▶ WHAT YOU WILL DO:
Please copy out every line in the entries that includes the word "mums".

Stored data entries
····················

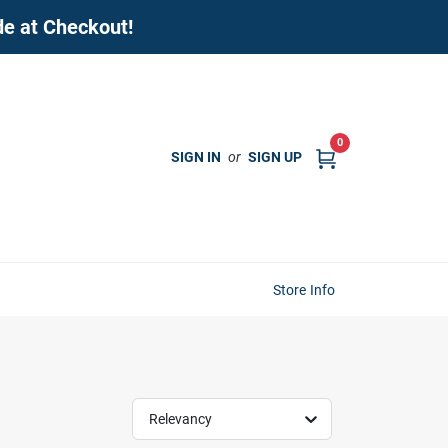
de at Checkout!
0
SIGN IN
or
SIGN UP
Store Info
Relevancy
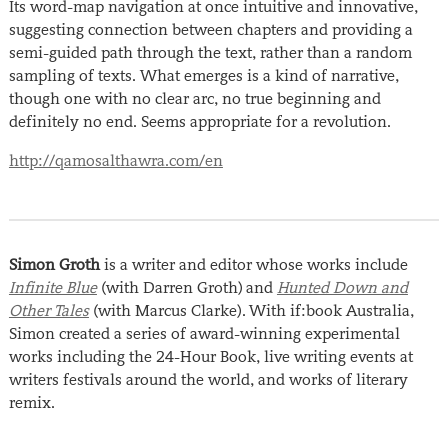
Its word-map navigation at once intuitive and innovative,
suggesting connection between chapters and providing a
semi-guided path through the text, rather than a random
sampling of texts. What emerges is a kind of narrative,
though one with no clear arc, no true beginning and
definitely no end. Seems appropriate for a revolution.
http://qamosalthawra.com/en
Simon Groth
is a writer and editor whose works include
Infinite Blue
(with Darren Groth) and
Hunted Down and
Other Tales
(with Marcus Clarke). With if:book Australia,
Simon created a series of award-winning experimental
works including the 24-Hour Book, live writing events at
writers festivals around the world, and works of literary
remix.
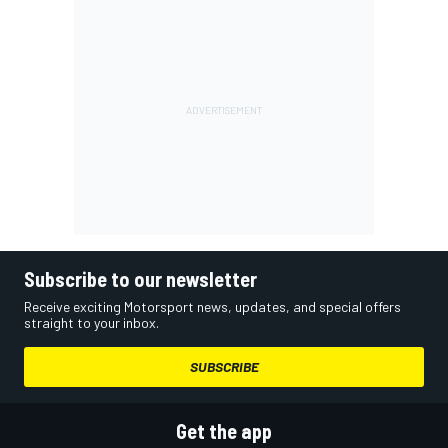
Subscribe to our newsletter
Receive exciting Motorsport news, updates, and special offers
straight to your inbox.
SUBSCRIBE
Get the app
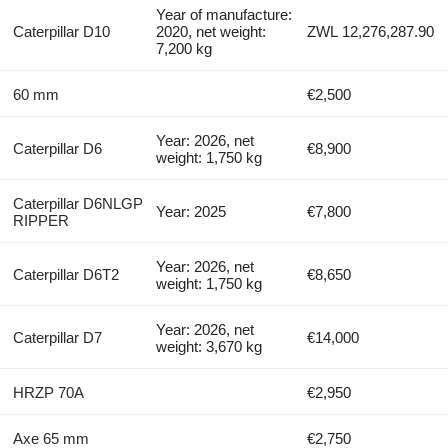
Year of manufacture:
Caterpillar D10
2020, net weight:
ZWL 12,276,287.90
7,200 kg
60 mm
€2,500
Year: 2026, net
Caterpillar D6
€8,900
weight: 1,750 kg
Caterpillar D6NLGP
Year: 2025
€7,800
RIPPER
Year: 2026, net
Caterpillar D6T2
€8,650
weight: 1,750 kg
Year: 2026, net
Caterpillar D7
€14,000
weight: 3,670 kg
HRZP 70A
€2,950
Axe 65 mm
€2,750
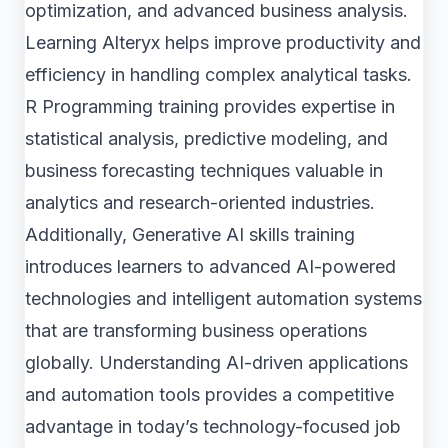
optimization, and advanced business analysis.
Learning Alteryx helps improve productivity and
efficiency in handling complex analytical tasks.
R Programming training provides expertise in
statistical analysis, predictive modeling, and
business forecasting techniques valuable in
analytics and research-oriented industries.
Additionally, Generative AI skills training
introduces learners to advanced AI-powered
technologies and intelligent automation systems
that are transforming business operations
globally. Understanding AI-driven applications
and automation tools provides a competitive
advantage in today’s technology-focused job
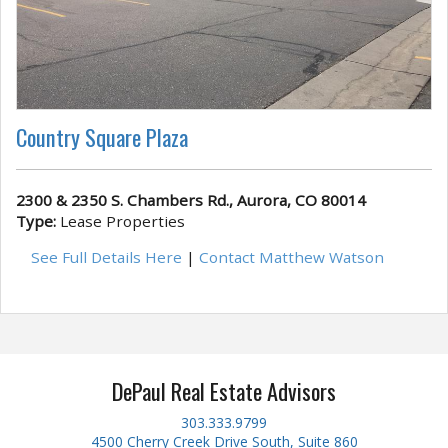
Country Square Plaza
2300 & 2350 S. Chambers Rd., Aurora, CO 80014
Type:
Lease Properties
See Full Details Here
|
Contact Matthew Watson
DePaul Real Estate Advisors
303.333.9799
4500 Cherry Creek Drive South, Suite 860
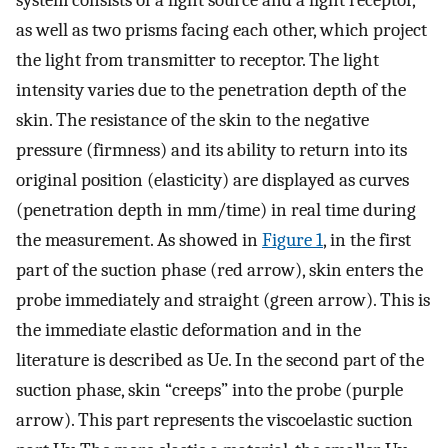
system consists of a light source and a light receptor,
as well as two prisms facing each other, which project
the light from transmitter to receptor. The light
intensity varies due to the penetration depth of the
skin. The resistance of the skin to the negative
pressure (firmness) and its ability to return into its
original position (elasticity) are displayed as curves
(penetration depth in mm/time) in real time during
the measurement. As showed in
Figure 1
, in the first
part of the suction phase (red arrow), skin enters the
probe immediately and straight (green arrow). This is
the immediate elastic deformation and in the
literature is described as Ue. In the second part of the
suction phase, skin “creeps” into the probe (purple
arrow). This part represents the viscoelastic suction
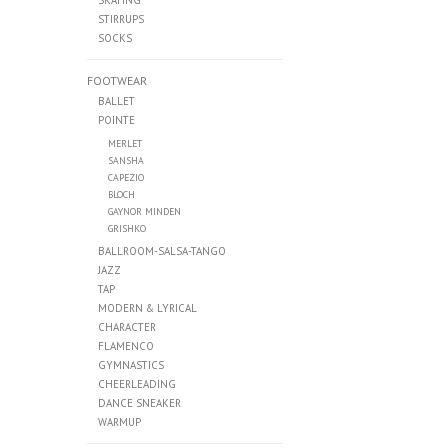
SKATING
STIRRUPS
SOCKS
FOOTWEAR
BALLET
POINTE
MERLET
SANSHA
CAPEZIO
BLOCH
GAYNOR MINDEN
GRISHKO
BALLROOM-SALSA-TANGO
JAZZ
TAP
MODERN & LYRICAL
CHARACTER
FLAMENCO
GYMNASTICS
CHEERLEADING
DANCE SNEAKER
WARMUP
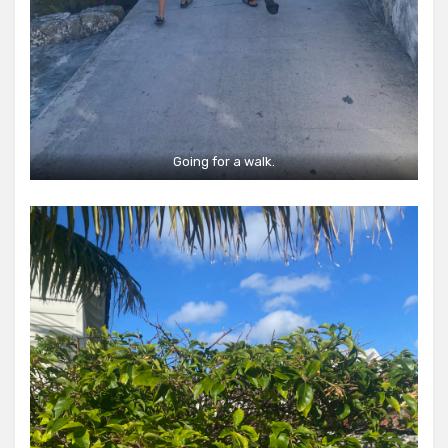
Going for a walk.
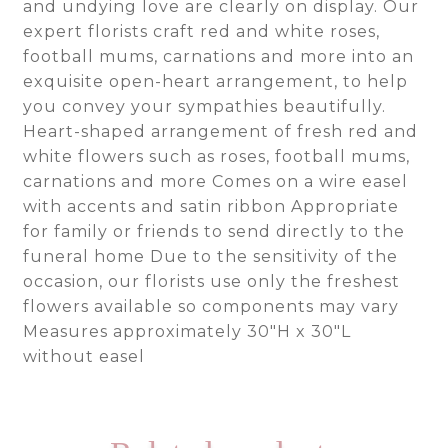
and undying love are clearly on display. Our
expert florists craft red and white roses,
football mums, carnations and more into an
exquisite open-heart arrangement, to help
you convey your sympathies beautifully.
Heart-shaped arrangement of fresh red and
white flowers such as roses, football mums,
carnations and more Comes on a wire easel
with accents and satin ribbon Appropriate
for family or friends to send directly to the
funeral home Due to the sensitivity of the
occasion, our florists use only the freshest
flowers available so components may vary
Measures approximately 30″H x 30″L
without easel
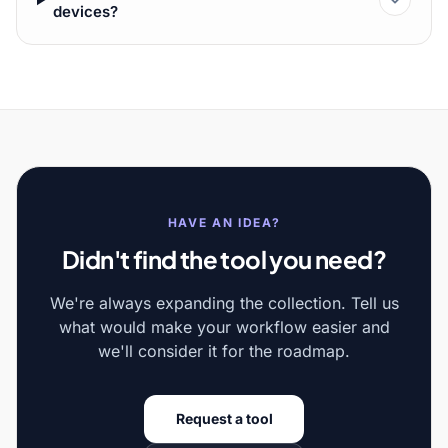
devices?
HAVE AN IDEA?
Didn't find the tool you need?
We're always expanding the collection. Tell us
what would make your workflow easier and
we'll consider it for the roadmap.
Request a tool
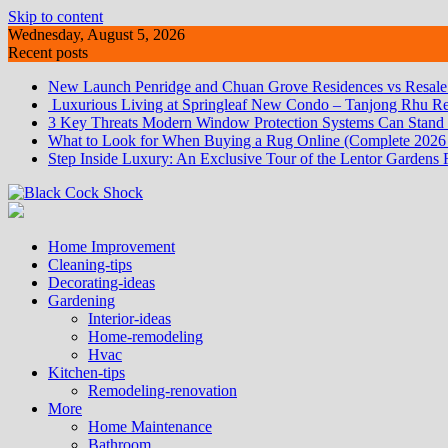
Skip to content
Wednesday, August 5, 2026
Recent posts
New Launch Penridge and Chuan Grove Residences vs Resale:
Luxurious Living at Springleaf New Condo – Tanjong Rhu Re
3 Key Threats Modern Window Protection Systems Can Stand
What to Look for When Buying a Rug Online (Complete 2026
Step Inside Luxury: An Exclusive Tour of the Lentor Gardens 
Home Improvement
Cleaning-tips
Decorating-ideas
Gardening
Interior-ideas
Home-remodeling
Hvac
Kitchen-tips
Remodeling-renovation
More
Home Maintenance
Bathroom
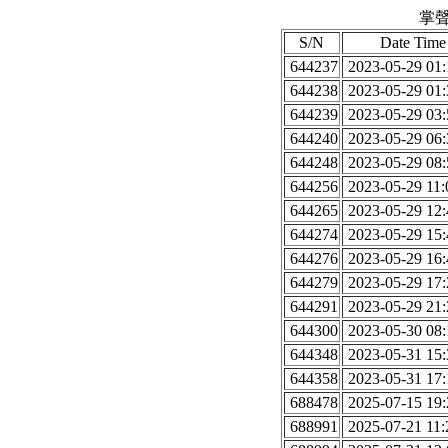
掌聲
S/N
Date Time
644237
2023-05-29 01:
644238
2023-05-29 01:
644239
2023-05-29 03:
644240
2023-05-29 06:
644248
2023-05-29 08:
644256
2023-05-29 11:
644265
2023-05-29 12:
644274
2023-05-29 15:
644276
2023-05-29 16:
644279
2023-05-29 17:
644291
2023-05-29 21:
644300
2023-05-30 08:
644348
2023-05-31 15:
644358
2023-05-31 17:
688478
2025-07-15 19:
688991
2025-07-21 11:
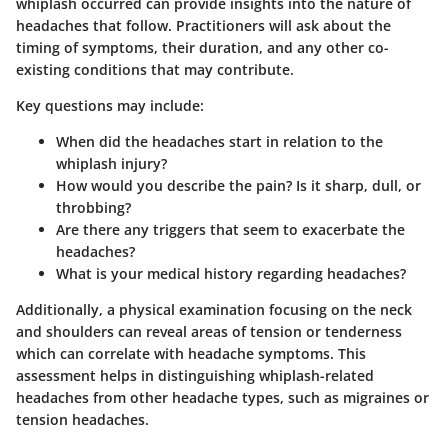
whiplash occurred can provide insights into the nature of
headaches that follow. Practitioners will ask about the
timing of symptoms, their duration, and any other co-
existing conditions that may contribute.
Key questions may include:
When did the headaches start in relation to the
whiplash injury?
How would you describe the pain? Is it sharp, dull, or
throbbing?
Are there any triggers that seem to exacerbate the
headaches?
What is your medical history regarding headaches?
Additionally, a physical examination focusing on the neck
and shoulders can reveal areas of tension or tenderness
which can correlate with headache symptoms. This
assessment helps in distinguishing whiplash-related
headaches from other headache types, such as migraines or
tension headaches.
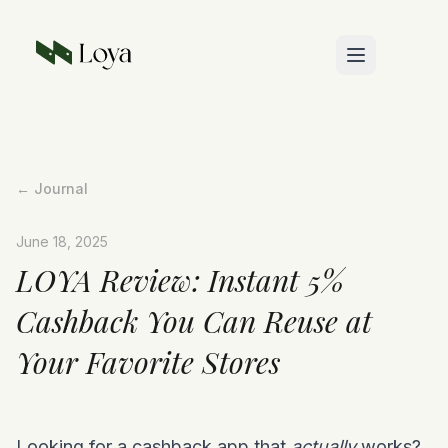
Skip to main content
← Journal
June 18, 2025
LOYA Review: Instant 5%
Cashback You Can Reuse at
Your Favorite Stores
Looking for a cashback app that
actually
works?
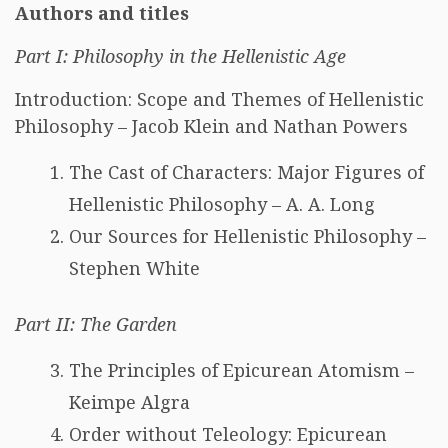
Authors and titles
Part I: Philosophy in the Hellenistic Age
Introduction: Scope and Themes of Hellenistic
Philosophy – Jacob Klein and Nathan Powers
The Cast of Characters: Major Figures of
Hellenistic Philosophy – A. A. Long
Our Sources for Hellenistic Philosophy –
Stephen White
Part II: The Garden
The Principles of Epicurean Atomism –
Keimpe Algra
Order without Teleology: Epicurean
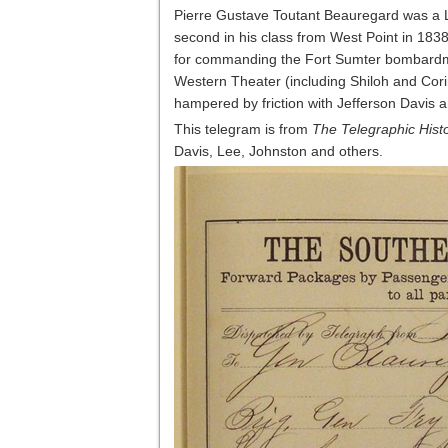
Pierre Gustave Toutant Beauregard was a 
second in his class from West Point in 183
for commanding the Fort Sumter bombardment
Western Theater (including Shiloh and Cori
hampered by friction with Jefferson Davis 
This telegram is from
The Telegraphic Histo
Davis, Lee, Johnston and others.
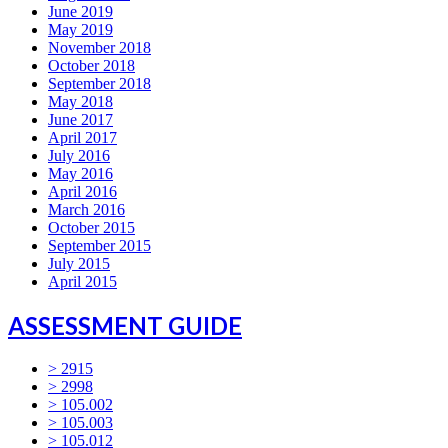
June 2019
May 2019
November 2018
October 2018
September 2018
May 2018
June 2017
April 2017
July 2016
May 2016
April 2016
March 2016
October 2015
September 2015
July 2015
April 2015
ASSESSMENT GUIDE
> 2915
> 2998
> 105.002
> 105.003
> 105.012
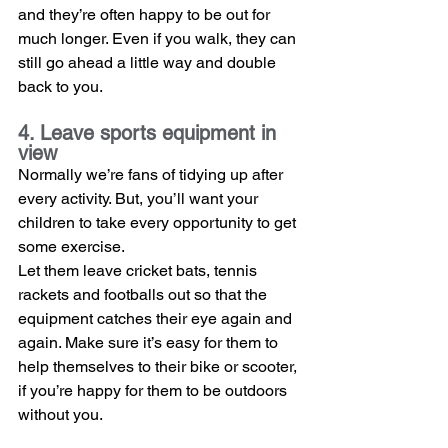
and they’re often happy to be out for 
much longer. Even if you walk, they can 
still go ahead a little way and double 
back to you.
4. Leave sports equipment in 
view
Normally we’re fans of tidying up after 
every activity. But, you’ll want your 
children to take every opportunity to get 
some exercise.
Let them leave cricket bats, tennis 
rackets and footballs out so that the 
equipment catches their eye again and 
again. Make sure it’s easy for them to 
help themselves to their bike or scooter, 
if you’re happy for them to be outdoors 
without you. 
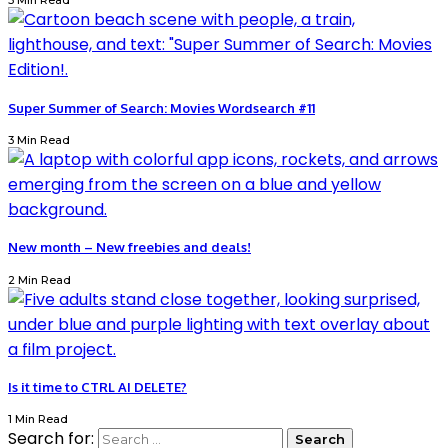
3 Min Read
Super Summer of Search: Movies Wordsearch #11
3 Min Read
New month – New freebies and deals!
2 Min Read
Is it time to CTRL AI DELETE?
1 Min Read
Search for:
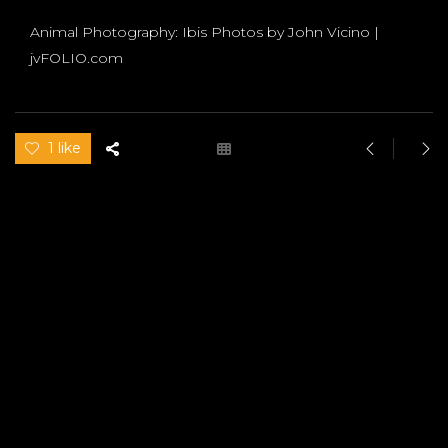
Animal Photography: Ibis Photos by John Vicino |
jvFOLIO.com
1 like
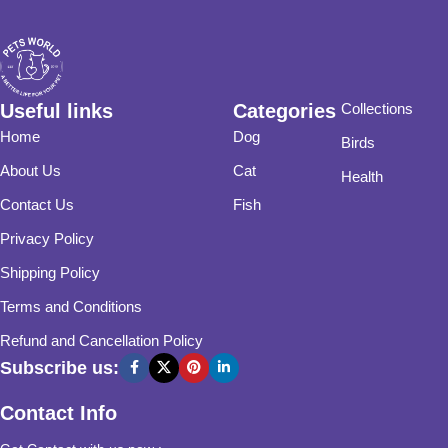
Useful links
Categories
Collections
Home
Dog
Birds
About Us
Cat
Health
Contact Us
Fish
Privacy Policy
Shipping Policy
Terms and Conditions
Refund and Cancellation Policy
Subscribe us:
Contact Info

····················

▶ RESULT OF THIS EXERCISE:
football mums, carnations and more into an
white flowers such as roses, football mums,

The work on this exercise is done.